What the task asks: Can you return the records below exactly as they stand, but only from the first line through the one with "Management** <a name='prodmanage'></a>"?

Input records:
=====
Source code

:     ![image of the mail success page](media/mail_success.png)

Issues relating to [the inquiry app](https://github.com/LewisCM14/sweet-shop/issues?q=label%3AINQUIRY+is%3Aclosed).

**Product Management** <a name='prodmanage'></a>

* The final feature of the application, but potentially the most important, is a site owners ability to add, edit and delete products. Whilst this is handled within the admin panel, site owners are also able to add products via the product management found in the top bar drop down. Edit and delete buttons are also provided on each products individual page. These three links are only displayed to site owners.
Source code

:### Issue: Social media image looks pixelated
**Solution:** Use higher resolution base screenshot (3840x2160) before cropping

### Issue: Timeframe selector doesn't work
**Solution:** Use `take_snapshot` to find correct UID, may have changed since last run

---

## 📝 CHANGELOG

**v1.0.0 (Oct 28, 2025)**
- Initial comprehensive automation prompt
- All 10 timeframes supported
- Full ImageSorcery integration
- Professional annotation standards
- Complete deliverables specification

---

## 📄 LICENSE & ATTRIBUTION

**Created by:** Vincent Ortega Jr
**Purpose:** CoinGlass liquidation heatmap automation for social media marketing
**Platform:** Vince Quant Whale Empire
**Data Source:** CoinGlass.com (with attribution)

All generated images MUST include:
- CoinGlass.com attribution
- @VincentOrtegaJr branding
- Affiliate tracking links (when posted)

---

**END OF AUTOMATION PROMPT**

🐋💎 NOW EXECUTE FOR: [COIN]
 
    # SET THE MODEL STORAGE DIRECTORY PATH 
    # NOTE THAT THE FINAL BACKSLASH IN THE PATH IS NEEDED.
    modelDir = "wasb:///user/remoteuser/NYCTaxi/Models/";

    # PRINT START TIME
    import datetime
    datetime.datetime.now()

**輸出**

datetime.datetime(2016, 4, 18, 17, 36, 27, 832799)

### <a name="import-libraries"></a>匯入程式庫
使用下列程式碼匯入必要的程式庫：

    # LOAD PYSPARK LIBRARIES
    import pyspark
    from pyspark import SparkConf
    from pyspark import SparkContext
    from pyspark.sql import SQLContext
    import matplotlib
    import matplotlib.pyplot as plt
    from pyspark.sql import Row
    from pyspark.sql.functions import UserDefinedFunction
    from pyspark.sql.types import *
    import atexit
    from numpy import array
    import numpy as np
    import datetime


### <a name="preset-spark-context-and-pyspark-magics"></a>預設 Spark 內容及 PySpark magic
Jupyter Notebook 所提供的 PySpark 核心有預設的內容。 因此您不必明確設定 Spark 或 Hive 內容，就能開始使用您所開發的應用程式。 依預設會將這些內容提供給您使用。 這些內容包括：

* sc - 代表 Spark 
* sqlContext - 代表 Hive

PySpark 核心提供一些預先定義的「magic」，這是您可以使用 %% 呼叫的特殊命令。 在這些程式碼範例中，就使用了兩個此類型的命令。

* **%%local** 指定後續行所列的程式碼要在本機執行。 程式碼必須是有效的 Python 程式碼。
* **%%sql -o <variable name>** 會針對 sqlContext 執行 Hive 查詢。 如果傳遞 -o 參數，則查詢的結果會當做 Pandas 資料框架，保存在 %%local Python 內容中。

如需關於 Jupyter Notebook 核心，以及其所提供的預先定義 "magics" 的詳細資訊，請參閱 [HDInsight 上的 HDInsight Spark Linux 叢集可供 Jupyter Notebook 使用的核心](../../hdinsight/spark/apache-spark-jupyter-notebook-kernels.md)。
=====
Your solution:
Source code

:     ![image of the mail success page](media/mail_success.png)

Issues relating to [the inquiry app](https://github.com/LewisCM14/sweet-shop/issues?q=label%3AINQUIRY+is%3Aclosed).

**Product Management** <a name='prodmanage'></a>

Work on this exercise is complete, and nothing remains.